Once we have the metrics from APM monitoring and defined SLOs, we need to set up our alerting based on that data. Analyzing the metrics, we can configure alerts to notify the responsible team if a microservice fails to meet its SLOs. This way, the team can take corrective action to fix the issue before it becomes critical. Alerting allows you to proactively detect and respond to issues before they become critical. The only problem that we need to tackle is alert flaps. Alert flaps occur when the monitor triggers and resolves due to an error peak. What we have done in this case is that we have added the min() function, which calculates the minimum rate of errors during a given period. This way, alert flaps are avoided.
Of course, we also need to highlight the role of incident management in this flow. Incident management plays a critical role in maintaining the reliability and availability of a service. It involves detecting, responding to, and resolving incidents that may impact the service. Effective incident management helps minimize downtime, reduce user impact, and maintain the reputation of the service.
Incident management is closely related to SLOs, SLIs, and monitoring. Monitoring helps track the SLIs and provides visibility into the service’s performance. In case of an incident, incident management helps restore the service to the acceptable level defined by the SLOs. Another advantage of incident management is the creation and strengthening of the “Service Ownership” concept, which denotes the responsible people of the service, and hence the incident.

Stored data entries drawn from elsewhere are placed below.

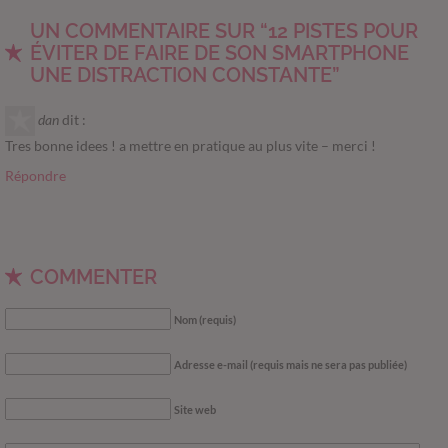
UN COMMENTAIRE SUR “12 PISTES POUR
ÉVITER DE FAIRE DE SON SMARTPHONE
UNE DISTRACTION CONSTANTE”
dan
dit :
Tres bonne idees ! a mettre en pratique au plus vite – merci !
Répondre
COMMENTER
Nom (requis)
Adresse e-mail (requis mais ne sera pas publiée)
Site web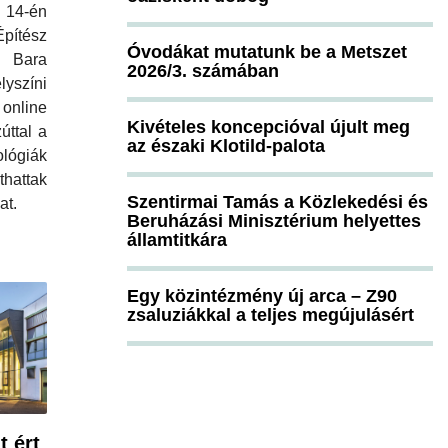
4-én
ítész
Óvodákat mutatunk be a Metszet
a Bara
2026/3. számában
yszíni
online
Kivételes koncepcióval újult meg
úttal a
az északi Klotild-palota
ógiák
hattak
Szentirmai Tamás a Közlekedési és
at.
Beruházási Minisztérium helyettes
államtitkára
Egy közintézmény új arca – Z90
zsaluziákkal a teljes megújulásért
t ért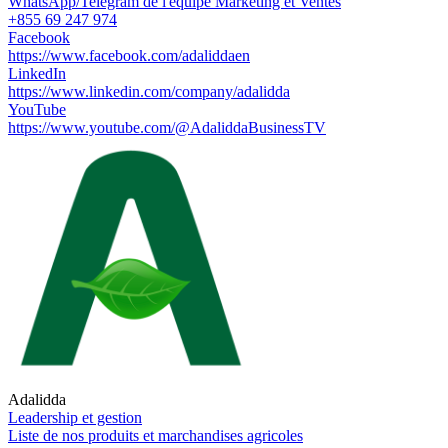
WhatsApp/Telegram de l'équipe Marketing et Ventes
+855 69 247 974
Facebook
https://www.facebook.com/adaliddaen
LinkedIn
https://www.linkedin.com/company/adalidda
YouTube
https://www.youtube.com/@AdaliddaBusinessTV
Adalidda
Leadership et gestion
Liste de nos produits et marchandises agricoles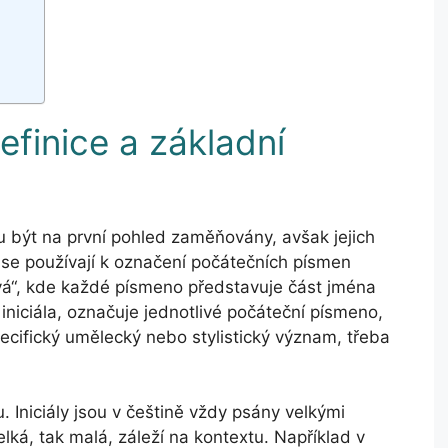
 Definice a základní
hou být na první pohled zaměňovány, avšak jejich
y se používají k označení počátečních písmen
ová“, kde každé písmeno představuje část jména
 iniciála, označuje jednotlivé počáteční písmeno,
ecifický umělecký nebo stylistický význam, třeba
. Iniciály jsou v češtině vždy psány velkými
lká, tak malá, záleží na kontextu. Například v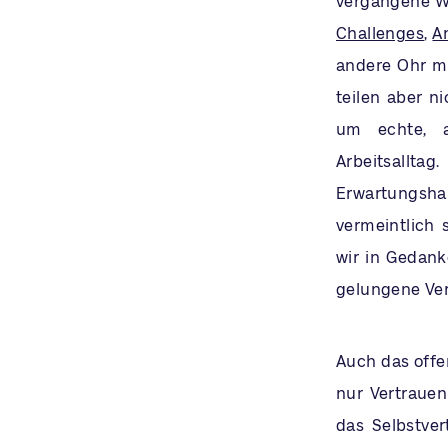
vergangene Wo
Challenges
,
A
andere Ohr mi
teilen aber n
um echte, 
Arbeitsall
Erwartungsha
vermeintlich 
wir in Gedank
gelungene Ver
Auch das offe
nur Vertrauen
das Selbstver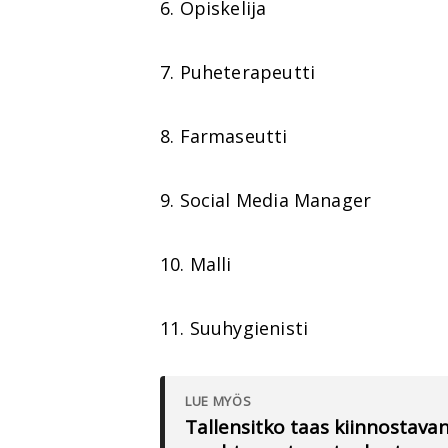
6. Opiskelija
7. Puheterapeutti
8. Farmaseutti
9. Social Media Manager
10. Malli
11. Suuhygienisti
LUE MYÖS
Tallensitko taas kiinnostav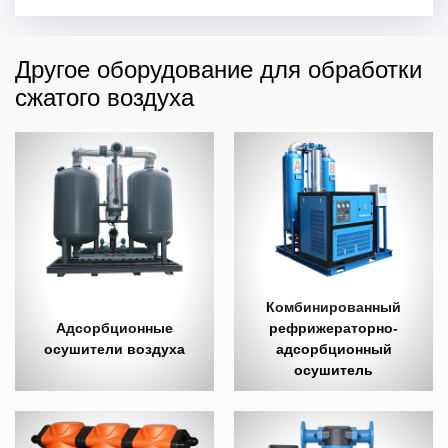
Другое оборудование для обработки
сжатого воздуха
Комбинированный
Адсорбционные
рефрижераторно-
осушители воздуха
адсорбционный
осушитель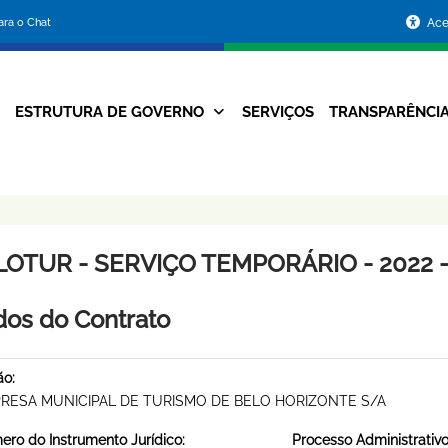
Portal
para o Chat
Ace
da
Prefeitura
ESTRUTURA DE GOVERNO
SERVIÇOS
TRANSPARÊNCI
Navegação
de
Principal
Belo
Horizonte
LOTUR - SERVIÇO TEMPORÁRIO - 2022 -
os do Contrato
ão:
RESA MUNICIPAL DE TURISMO DE BELO HORIZONTE S/A
ro do Instrumento Jurídico:
Processo Administrativo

Incident management is a vast and complex topic that warrants a comprehensive article. There are various factors related to incident management processes, best practices, and tools that can facilitate incident management. Additionally, a significant aspect of incident management pertains to its close relationship with SLOs, SLIs, and monitoring. This relationship plays a crucial role in ensuring that the service meets the defined SLOs. I will dedicate my next article to it, stay tuned.
Conclusion
Integrating APM, SLOs, and Incident Management is a powerful way for organizations to optimize their operations and provide better service to their users. By automating issue identification and resolution, teams can quickly escalate incidents, minimize downtime, and improve service ownership processes. This integration enables teams to proactively identify potential issues and improve the overall user experience by establishing clear performance expectations. With greater visibility and control over their infrastructure, management and CTOs can make informed decisions based on real-time data and insights, leading to increased operational efficiency and a better user experience. By having a clear and concise reporting system in place, teams can communicate effectively with management and other stakeholders about the performance of their infrastructure and the status of ongoing incidents. Ultimately, this integration provides numerous benefits to organizations, including reduced downtime, enhanced user experience, and increased operational efficiency. After implementing the correct metrics for SLO/SLI/SLA, we are pleased to report that we have improved the customer experience and happiness; additionally, our average uptime has become 99.99%, and the incidents count decreased by 30%.